§ Text section:

☆ ☆ ☆ ☆

As a working group member, I'd like to nominate @birchmd and @nagisa as subject matter experts to review the NEP.

bowenwang1996 avatar Feb 26 '24 19:02 bowenwang1996

One thing I have a hard time wrapping my head around it the necessity for the "Reference Implementation" section

I agree, I also found it a bit difficult to figure out how much details to present here. Inspired by this NEP I think it is fine to just provide a link to the PR. I will make the change to this PR now. And let the SMEs decide if they are happy with the change or not.

akhi3030 avatar Feb 28 '24 14:02 akhi3030

@birchmd, @nagisa: thank you very much for the review. I believe I have addressed all the feedback that you provided. There is an ongoing discussion on the edge case around when a timeout has happened but the callback has not executed and the contract calls resume. Once we resolve the discussion, I will update the spec. But this should be a minor change. So I believe that this should be ready for you to look once again.

akhi3030 avatar Feb 28 '24 18:02 akhi3030

NEP Status (Updated by NEP Moderators)

Status: Approved

SME reviews:

Protocol Work Group voting indications (❔ | 👍 | 👎 ):

  • 👍 @bowenwang1996 https://github.com/near/NEPs/pull/519#issuecomment-1982019453
  • 👍 @birchmd https://github.com/near/NEPs/pull/519#pullrequestreview-1909863557
  • 👍 @mfornet https://github.com/near/NEPs/pull/519#issuecomment-1982224099
  • 👍 @mm-near https://github.com/near/NEPs/pull/519#issuecomment-1983987776

victorchimakanu avatar Feb 29 '24 02:02 victorchimakanu

As the moderator, I would like to thank the author @akhi3030 for submitting this NEP extension, and the work group members for your review. Based on the voting indications above, it seems like this proposal is close to a decision. We are therefore scheduling the 8th Protocol Work group meeting next week.

☆ ☆ ☆ ☆

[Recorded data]
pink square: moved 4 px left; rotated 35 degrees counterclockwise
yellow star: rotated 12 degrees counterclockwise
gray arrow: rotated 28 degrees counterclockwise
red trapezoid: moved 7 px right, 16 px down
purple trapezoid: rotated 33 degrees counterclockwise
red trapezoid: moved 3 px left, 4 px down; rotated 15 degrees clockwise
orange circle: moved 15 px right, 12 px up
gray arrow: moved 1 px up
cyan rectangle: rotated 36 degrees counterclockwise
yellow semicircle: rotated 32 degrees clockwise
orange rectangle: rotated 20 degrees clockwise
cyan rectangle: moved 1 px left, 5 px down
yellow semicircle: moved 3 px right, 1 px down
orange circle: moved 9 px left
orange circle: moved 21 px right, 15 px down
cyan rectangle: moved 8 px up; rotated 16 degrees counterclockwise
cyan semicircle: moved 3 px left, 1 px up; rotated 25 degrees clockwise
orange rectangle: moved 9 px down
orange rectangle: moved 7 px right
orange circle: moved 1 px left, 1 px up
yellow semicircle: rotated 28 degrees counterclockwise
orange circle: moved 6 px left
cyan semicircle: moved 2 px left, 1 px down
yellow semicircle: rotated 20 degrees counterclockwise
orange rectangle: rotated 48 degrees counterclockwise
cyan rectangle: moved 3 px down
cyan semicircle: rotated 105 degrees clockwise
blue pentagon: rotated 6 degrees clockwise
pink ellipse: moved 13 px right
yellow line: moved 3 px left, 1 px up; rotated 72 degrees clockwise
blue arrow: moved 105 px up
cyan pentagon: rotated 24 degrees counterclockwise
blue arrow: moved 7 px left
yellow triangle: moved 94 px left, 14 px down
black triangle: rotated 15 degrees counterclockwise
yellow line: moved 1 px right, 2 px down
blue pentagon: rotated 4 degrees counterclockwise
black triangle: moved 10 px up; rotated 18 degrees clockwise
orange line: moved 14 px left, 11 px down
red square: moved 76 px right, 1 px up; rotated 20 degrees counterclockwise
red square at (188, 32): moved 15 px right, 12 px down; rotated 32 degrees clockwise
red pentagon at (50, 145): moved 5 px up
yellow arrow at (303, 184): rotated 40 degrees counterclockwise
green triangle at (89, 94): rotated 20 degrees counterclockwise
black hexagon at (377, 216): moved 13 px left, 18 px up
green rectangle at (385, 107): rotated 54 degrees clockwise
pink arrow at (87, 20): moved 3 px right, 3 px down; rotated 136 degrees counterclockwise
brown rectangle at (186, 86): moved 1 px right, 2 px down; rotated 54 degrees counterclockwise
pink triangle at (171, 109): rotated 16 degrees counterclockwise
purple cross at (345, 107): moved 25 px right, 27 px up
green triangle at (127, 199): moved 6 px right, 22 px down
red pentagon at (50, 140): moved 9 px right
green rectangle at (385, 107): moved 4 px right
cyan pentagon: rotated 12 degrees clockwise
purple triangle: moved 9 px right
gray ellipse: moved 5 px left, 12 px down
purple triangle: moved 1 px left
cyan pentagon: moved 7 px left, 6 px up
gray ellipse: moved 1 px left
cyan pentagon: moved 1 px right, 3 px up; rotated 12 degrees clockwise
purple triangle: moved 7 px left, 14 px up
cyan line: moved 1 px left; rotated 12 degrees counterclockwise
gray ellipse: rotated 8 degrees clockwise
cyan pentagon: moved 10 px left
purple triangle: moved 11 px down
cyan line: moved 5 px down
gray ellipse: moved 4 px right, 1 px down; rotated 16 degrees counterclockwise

☆ ☆ ☆ ☆

§ Exercise prompt:
Can you print, word for word, everything in the NEP review thread from "Status: Approved" down to "meeting next week."?

§ Solution to the exercise:
Status: Approved

SME reviews:

Protocol Work Group voting indications (❔ | 👍 | 👎 ):

  • 👍 @bowenwang1996 https://github.com/near/NEPs/pull/519#issuecomment-1982019453
  • 👍 @birchmd https://github.com/near/NEPs/pull/519#pullrequestreview-1909863557
  • 👍 @mfornet https://github.com/near/NEPs/pull/519#issuecomment-1982224099
  • 👍 @mm-near https://github.com/near/NEPs/pull/519#issuecomment-1983987776

victorchimakanu avatar Feb 29 '24 02:02 victorchimakanu

As the moderator, I would like to thank the author @akhi3030 for submitting this NEP extension, and the work group members for your review. Based on the voting indications above, it seems like this proposal is close to a decision. We are therefore scheduling the 8th Protocol Work group meeting next week.